La guérilla anti-Jordan

Pendant la période visée par l’audit de la Cour des comptes – les années 2012-2015 -, le poste avait pour titulaire la très controversée Chantal Jordan (PS), ex-responsable des ressources humaines du Siamu. Son mandat de directrice générale a été marqué par une guérilla interne contre sa gestion du personnel.  » Ancienne syndicaliste issue du « clan Moureaux », elle ne connaissait rien au terrain, accuse un capitaine. Elle a foutu une pagaille monstre au Siamu en agissant comme la supérieure hiérarchique de tous les pompiers, qu’elle considérait comme des incapables. Résultat : trois années de guerre à couteaux tirés. C’est la seule fois dans l’histoire du service d’incendie où nous avons manifesté en rue, avec pour seule revendication « Jordan dehors ! »  » En avril 2014, les pompiers ont bouté le feu à une poupée géante à son effigie sous les fenêtres du cabinet du ministre-président Rudi Vervoort. Finalement, Chantal Jordan s’est absentée pour raisons de santé, puis a démissionné, avant d’être recasée au cabinet Vervoort.

Son successeur, Thierry Mercken, fait partie des cabinettards socialistes parachutés ces dernières années à la tête d’administrations et d’OIP régionaux. Son ascension éclair dans la sphère publique bruxelloise est peu commune. Engagé comme attaché juriste de rang A1 au ministère régional en 2002, nommé en 2003, il est détaché dès 2004 au cabinet de la secrétaire d’Etat PS Françoise Dupuis. Il entre ensuite au cabinet d’Emir Kir (PS), puis est propulsé  » dircab  » adjoint de Rachid Madrane (PS) à la fin de la législature 2009-2014, avec mandats rémunérés à la clé. A l’avant-veille des élections régionales du 25 mai 2014, Thierry Mercken est, par arrêté du gouvernement sortant, parachuté au Siamu comme directeur juridique, avec rang A3.  » Un emploi sur mesure pour le remercier de ses dix années de bons et loyaux services dans les cabinets socialistes, commente un officier pompier. Nomination pas très légale, car elle est tombée le 23 mai 2014, dernier jour ouvrable de la législature, sans attendre la date de clôture de dépôt des candidatures, qui tombait après les élections.  »

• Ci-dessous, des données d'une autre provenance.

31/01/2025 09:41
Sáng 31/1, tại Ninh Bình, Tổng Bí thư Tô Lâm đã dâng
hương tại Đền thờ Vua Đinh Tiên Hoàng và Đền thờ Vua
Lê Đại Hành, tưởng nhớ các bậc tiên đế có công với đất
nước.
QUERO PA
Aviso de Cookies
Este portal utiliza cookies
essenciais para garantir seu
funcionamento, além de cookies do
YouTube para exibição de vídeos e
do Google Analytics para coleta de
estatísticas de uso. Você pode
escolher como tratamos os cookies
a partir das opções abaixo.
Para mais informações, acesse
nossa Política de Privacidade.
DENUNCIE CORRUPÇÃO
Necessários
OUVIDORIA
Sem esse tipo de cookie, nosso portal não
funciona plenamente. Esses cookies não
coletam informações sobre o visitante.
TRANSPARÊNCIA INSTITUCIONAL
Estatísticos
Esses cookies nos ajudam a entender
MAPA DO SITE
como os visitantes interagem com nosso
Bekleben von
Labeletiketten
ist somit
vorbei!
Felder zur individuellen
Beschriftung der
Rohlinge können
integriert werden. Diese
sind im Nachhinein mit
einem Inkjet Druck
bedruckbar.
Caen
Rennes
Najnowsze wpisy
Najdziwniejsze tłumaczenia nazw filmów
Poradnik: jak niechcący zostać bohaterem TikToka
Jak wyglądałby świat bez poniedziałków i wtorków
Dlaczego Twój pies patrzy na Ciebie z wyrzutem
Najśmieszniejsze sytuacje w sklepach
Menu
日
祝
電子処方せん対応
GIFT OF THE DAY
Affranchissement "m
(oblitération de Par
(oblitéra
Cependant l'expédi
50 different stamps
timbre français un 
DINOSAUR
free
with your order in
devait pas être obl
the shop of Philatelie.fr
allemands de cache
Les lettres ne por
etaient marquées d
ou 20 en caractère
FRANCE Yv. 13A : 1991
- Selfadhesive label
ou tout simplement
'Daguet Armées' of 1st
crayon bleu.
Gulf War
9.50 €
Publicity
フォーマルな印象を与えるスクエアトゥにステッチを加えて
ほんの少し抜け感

Tanguy du Bus de Warnaffe, officier chef de service, à la tête de la direction opérationnelle.
Tanguy du Bus de Warnaffe, officier chef de service, à la tête de la direction opérationnelle.© THIERRY ROGE/BELGAIMAGE

Le PS toujours aux manettes

Après la démission de Chantal Jordan, début 2015, il est devenu directeur général ff (A5).  » Depuis son arrivée, la tension est retombée au Siamu, acquiesce le capitaine déjà cité. Mais la gestion administrative et financière du service reste problématique. Le nouveau DG a fait engager au service administratif de nombreux juristes, comptables et autres fonctionnaires issus de cabinets socialistes sans que soient respectées les procédures légales.  » Après la publication de l’audit de la Cour des comptes, Thierry Mercken a reconnu les manquements commis lors de l’établissement de marchés publics, mais écarte l’accusation de malversations. Une certitude : la structure bicéphale du Siamu est source de conflits, surtout depuis cinq ans.  » Notre service est victime, aujourd’hui encore, d’une guerre de tranchées entre les deux pôles, indique un officier : d’un côté, le DG Thierry Mercken, de l’autre, l’officier chef de service, Tanguy du Bus de Warnaffe, à la tête de la direction opérationnelle depuis août 2016.  »

Ce découplage des fonctions est le résultat d’une décision politique prise en 1999. Quelques années plus tard, les directeurs généraux parachutés par le PS sont devenus les véritables patrons du Siamu. Cécile Jodogne (DéFI), la secrétaire d’Etat en charge du service d’incendie, a décidé de simplifier cette structure. Désormais, l’organisme d’intérêt public sera dirigé par l’officier pompier chef de service. Ce dernier sera promu au rang A5+, car le  » coordinateur administratif  » (ex-directeur général) conserve le rang A5. Par ailleurs, les dossiers d’achats seront remis aux fonctionnaires administratifs. Annoncée de longue date, la réforme devait entrer en vigueur le 1er janvier. Elle a été reportée de deux mois, les auditions de candidats en vue du recrutement de la nouvelle direction étant toujours en cours.